# [Job item]
Please begin with the line containing "perlas se asemeja al oro sobre la pizarra." and reproduce each line exactly until the records below end, without any pictures.

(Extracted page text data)
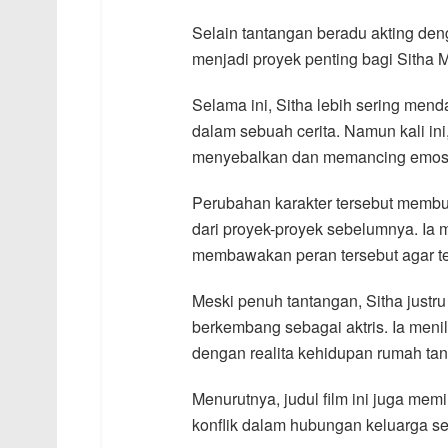
Selain tantangan beradu akting deng
menjadi proyek penting bagi Sitha
Selama ini, Sitha lebih sering menda
dalam sebuah cerita. Namun kali ini
menyebalkan dan memancing emosi
Perubahan karakter tersebut membu
dari proyek-proyek sebelumnya. Ia
membawakan peran tersebut agar ter
Meski penuh tantangan, Sitha just
berkembang sebagai aktris. Ia menil
dengan realita kehidupan rumah ta
Menurutnya, judul film ini juga mem
konflik dalam hubungan keluarga se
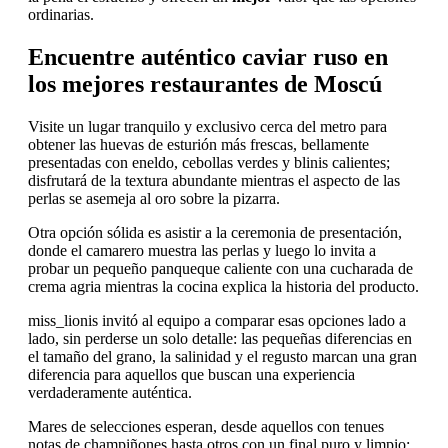
ordinarias.
Encuentre auténtico caviar ruso en
los mejores restaurantes de Moscú
Visite un lugar tranquilo y exclusivo cerca del metro para
obtener las huevas de esturión más frescas, bellamente
presentadas con eneldo, cebollas verdes y blinis calientes;
disfrutará de la textura abundante mientras el aspecto de las
perlas se asemeja al oro sobre la pizarra.
Otra opción sólida es asistir a la ceremonia de presentación,
donde el camarero muestra las perlas y luego lo invita a
probar un pequeño panqueque caliente con una cucharada de
crema agria mientras la cocina explica la historia del producto.
miss_lionis invitó al equipo a comparar esas opciones lado a
lado, sin perderse un solo detalle: las pequeñas diferencias en
el tamaño del grano, la salinidad y el regusto marcan una gran
diferencia para aquellos que buscan una experiencia
verdaderamente auténtica.
Mares de selecciones esperan, desde aquellos con tenues
notas de champiñones hasta otros con un final puro y limpio;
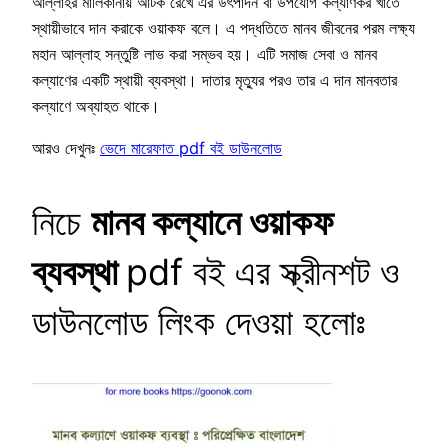
আল্লাহর মালিকানায় আটক রেখে এর উৎপাদন বা উপযোগ কল্যাণকর খাতে
স্থায়ীভাবে দান করাকে ওয়াকফ বলে। এ পদ্ধতিতে মানব জীবনের পরম লক্ষ্য
মহান আল্লাহ সন্তুষ্টি লাভ করা সম্ভব হয়। এটি সমাজ সেবা ও মানব
কল্যাণের একটি স্থায়ী ব্যবস্থা। দাতার মৃত্যুর পরও তার এ দান মানবতার
কল্যাণে অব্যাহত থাকে।
আরও দেখুনঃ
ভেদে মারেফাত pdf বই ডাউনলোড
নিচে
মানব কল্যানে ওয়াকফ
ব্যবস্থা
pdf বই এর স্ক্রীনশট ও
ডাউনলোড লিংক দেওয়া হলোঃ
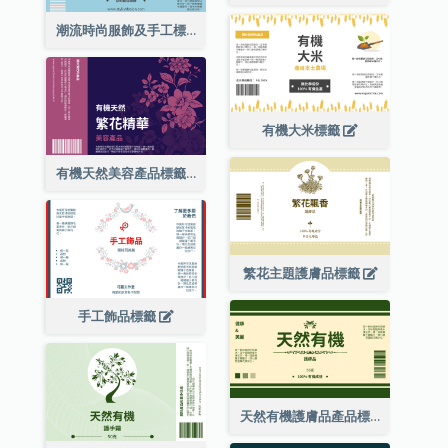
潮流時尚服飾及手工標籤
有機大米標籤
有機天然美容產品標籤
繁花主題護膚品標籤
手工飾品標籤
天然有機護膚品產品標籤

# [Exercise output]
perlas se asemeja al oro sobre la pizarra.
Otra opción sólida es asistir a la ceremonia de presentación,
donde el camarero muestra las perlas y luego lo invita a
probar un pequeño panqueque caliente con una cucharada de
crema agria mientras la cocina explica la historia del producto.
miss_lionis invitó al equipo a comparar esas opciones lado a
lado, sin perderse un solo detalle: las pequeñas diferencias en
el tamaño del grano, la salinidad y el regusto marcan una gran
diferencia para aquellos que buscan una experiencia
verdaderamente auténtica.
Mares de selecciones esperan, desde aquellos con tenues
notas de champiñones hasta otros con un final puro y limpio;
আল্লাহর মালিকানায় আটক রেখে এর উৎপাদন বা উপযোগ কল্যাণকর খাতে
স্থায়ীভাবে দান করাকে ওয়াকফ বলে। এ পদ্ধতিতে মানব জীবনের পরম লক্ষ্য
মহান আল্লাহ সন্তুষ্টি লাভ করা সম্ভব হয়। এটি সমাজ সেবা ও মানব
কল্যাণের একটি স্থায়ী ব্যবস্থা। দাতার মৃত্যুর পরও তার এ দান মানবতার
কল্যাণে অব্যাহত থাকে।
আরও দেখুনঃ
ভেদে মারেফাত pdf বই ডাউনলোড
নিচে
মানব কল্যানে ওয়াকফ
ব্যবস্থা
pdf বই এর স্ক্রীনশট ও
ডাউনলোড লিংক দেওয়া হলোঃ
潮流時尚服飾及手工標籤
有機大米標籤
有機天然美容產品標籤
繁花主題護膚品標籤
手工飾品標籤
天然有機護膚品產品標籤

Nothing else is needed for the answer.